Plain-text document sources:

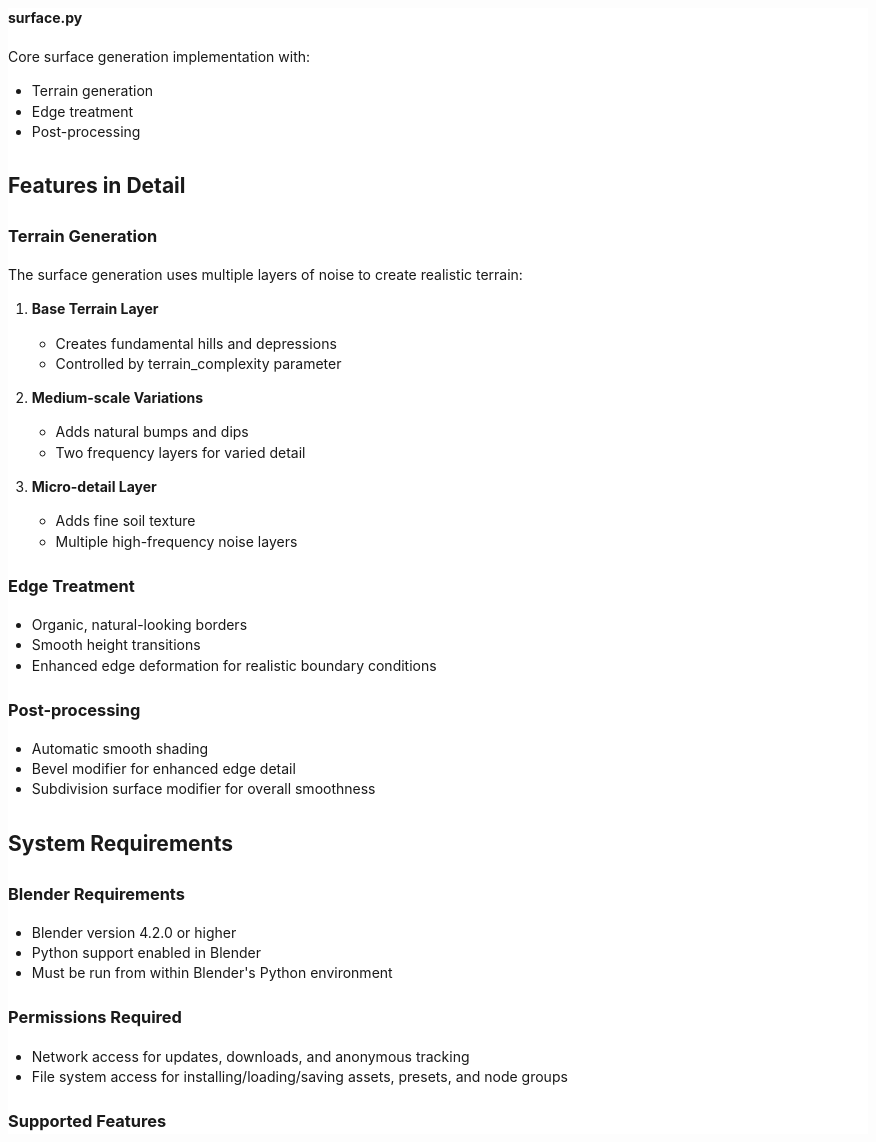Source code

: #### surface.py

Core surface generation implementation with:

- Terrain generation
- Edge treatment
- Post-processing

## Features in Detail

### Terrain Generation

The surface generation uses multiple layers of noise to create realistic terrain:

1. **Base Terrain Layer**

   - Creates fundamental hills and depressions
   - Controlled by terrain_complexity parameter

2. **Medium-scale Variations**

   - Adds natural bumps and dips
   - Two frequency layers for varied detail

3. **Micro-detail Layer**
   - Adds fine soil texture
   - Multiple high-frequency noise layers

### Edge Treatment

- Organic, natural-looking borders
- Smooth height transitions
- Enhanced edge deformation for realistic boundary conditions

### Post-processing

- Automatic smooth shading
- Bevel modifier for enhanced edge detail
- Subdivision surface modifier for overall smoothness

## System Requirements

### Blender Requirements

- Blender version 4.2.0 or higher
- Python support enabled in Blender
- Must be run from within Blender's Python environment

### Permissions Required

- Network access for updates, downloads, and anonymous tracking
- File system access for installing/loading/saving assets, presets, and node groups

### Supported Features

* * *

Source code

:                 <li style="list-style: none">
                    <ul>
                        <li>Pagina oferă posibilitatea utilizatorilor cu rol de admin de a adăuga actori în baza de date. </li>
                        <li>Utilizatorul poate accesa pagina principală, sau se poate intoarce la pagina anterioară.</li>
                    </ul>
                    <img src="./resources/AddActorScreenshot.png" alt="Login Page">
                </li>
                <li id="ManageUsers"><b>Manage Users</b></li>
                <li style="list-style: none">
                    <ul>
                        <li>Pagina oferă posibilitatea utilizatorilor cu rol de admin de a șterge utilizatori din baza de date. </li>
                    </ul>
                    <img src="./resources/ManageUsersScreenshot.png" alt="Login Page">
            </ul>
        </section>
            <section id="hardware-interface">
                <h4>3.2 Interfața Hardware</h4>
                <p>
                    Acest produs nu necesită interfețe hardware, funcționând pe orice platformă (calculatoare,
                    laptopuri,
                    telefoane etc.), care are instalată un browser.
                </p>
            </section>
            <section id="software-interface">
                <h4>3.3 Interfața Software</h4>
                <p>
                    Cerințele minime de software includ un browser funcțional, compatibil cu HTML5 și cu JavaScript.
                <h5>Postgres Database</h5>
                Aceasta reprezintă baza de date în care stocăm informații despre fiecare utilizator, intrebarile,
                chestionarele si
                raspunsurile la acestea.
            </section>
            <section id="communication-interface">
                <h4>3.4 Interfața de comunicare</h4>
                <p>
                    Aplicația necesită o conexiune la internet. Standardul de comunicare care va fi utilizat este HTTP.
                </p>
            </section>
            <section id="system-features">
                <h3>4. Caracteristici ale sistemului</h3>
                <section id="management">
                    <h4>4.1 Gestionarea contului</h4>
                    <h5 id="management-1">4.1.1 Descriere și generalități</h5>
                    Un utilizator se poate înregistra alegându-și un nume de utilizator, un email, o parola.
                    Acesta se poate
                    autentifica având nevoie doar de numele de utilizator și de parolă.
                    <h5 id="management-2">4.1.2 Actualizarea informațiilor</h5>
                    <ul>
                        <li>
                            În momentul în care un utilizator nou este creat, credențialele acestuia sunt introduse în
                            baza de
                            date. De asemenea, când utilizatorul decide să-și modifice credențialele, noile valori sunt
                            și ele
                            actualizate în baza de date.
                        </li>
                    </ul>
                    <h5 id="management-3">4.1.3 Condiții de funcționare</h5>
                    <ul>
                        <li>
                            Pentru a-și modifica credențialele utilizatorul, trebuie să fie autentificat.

TO-DO ITEM: Report all lines in the records that include the string "Page".

RESULT:
                    <img src="./resources/AddActorScreenshot.png" alt="Login Page">
                    <img src="./resources/ManageUsersScreenshot.png" alt="Login Page">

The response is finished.